## Start SUPPLIED PASSAGE

Because chance performance depends on the number of notes (see Supplementary Fig. S5), a null distribution was calculated for every improvisation: (1) the pitch of each sung tone was reassigned at random (i.e., preserving durations), (2) the key-finding algorithm located the nearest key and mode given the random pitch values, (3) the proportion of randomized notes that were in-key relative to that key and mode was logged, and (4) the process was repeated for a total of 1000 iterations. The M and SD from the null distribution were used to calculate a z-score of the proportion of tonal notes in the actual improvisation (z = [actual–M]/SD), such that a score of 0 approximates chance regardless of number of notes. Musicians' evaluations of the tonal coherence of a sample of improvisations correlated with the results of the algorithm (Supplementary Fig. S6).

The null distribution from which pitches were sampled was uniform across the octave. Changing the shape of the null distribution to match the range of each performance from minimum to maximum pitch (‘uniform-range’; z-score mean difference = − 0.16) or to match the range and central tendencies (M, SD) of the performance (‘Gaussian-range’; z-score mean difference = − 0.02) had a minimal effect on z-scores in the context of the overall distribution (z-score SD = 1.78). Moreover, scores generated by those alternative distributions correlated highly with the analysis reported here and with one another (rs > 0.99), and the outcomes of statistical tests reported in results did not differ.

Evaluation of smiling

Auditory excerpts were the first 5 s of each free improvisation (i.e., no prompt) and each familiar song without lyrics (i.e., Happy Birthday or Gens du Pays). Additionally, participants rated excerpts of two amateur singers who were directed to sing Happy Birthday with a smiling or neutral face (baseline). Each listener rated the same 15 items from each baseline category, and 51 items sampled from the target excerpts, on a scale from 0 ("no smile") to 10 ("a lot of smile"). Both the singers of baseline stimuli and the listeners were naive to the purpose of the study.

## End SUPPLIED PASSAGE
## Start DATA LINES

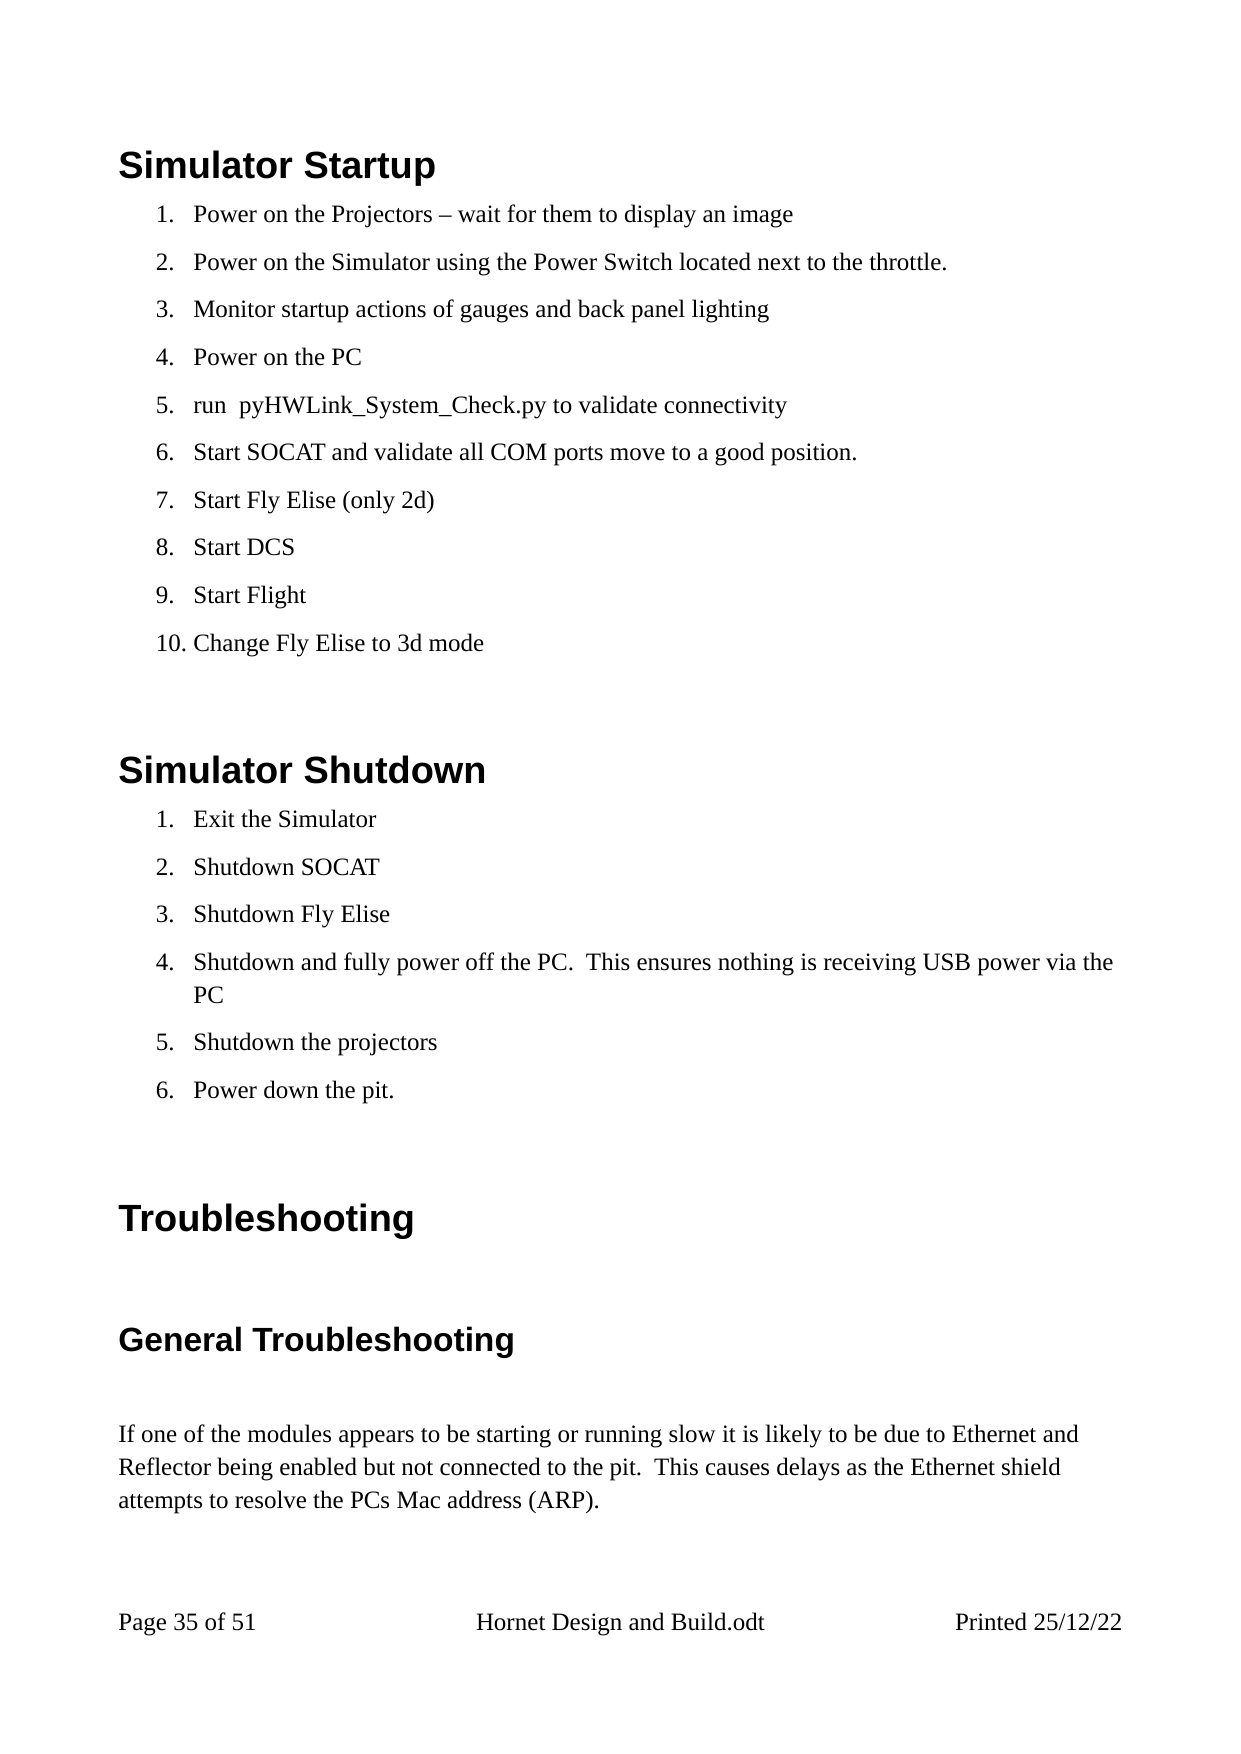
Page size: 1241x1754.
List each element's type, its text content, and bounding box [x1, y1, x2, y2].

## End DATA LINES

▸ SHORT PROBLEM A: Summarize the passage on scoring sung improvisations in two sentences.
▸ SHORT PROBLEM B: Reproduce the part of the passage on scoring sung improvisations between "The null distribution from" and "did not differ.", inclusive.

▸ ANSWER A: Because chance performance depends on the number of notes, a null distribution was built for each improvisation by reassigning pitches at random over 1000 iterations, and the real proportion of in-key notes was turned into a z-score against it; other shapes for the null distribution had a minimal effect and did not change the outcomes of the statistical tests. To evaluate smiling, listeners rated 5-second excerpts of free improvisations and familiar songs without lyrics, along with baseline excerpts of two amateur singers singing Happy Birthday with a smiling or neutral face, on a scale from 0 ("no smile") to 10 ("a lot of smile").

▸ ANSWER B:
The null distribution from which pitches were sampled was uniform across the octave. Changing the shape of the null distribution to match the range of each performance from minimum to maximum pitch (‘uniform-range’; z-score mean difference = − 0.16) or to match the range and central tendencies (M, SD) of the performance (‘Gaussian-range’; z-score mean difference = − 0.02) had a minimal effect on z-scores in the context of the overall distribution (z-score SD = 1.78). Moreover, scores generated by those alternative distributions correlated highly with the analysis reported here and with one another (rs > 0.99), and the outcomes of statistical tests reported in results did not differ.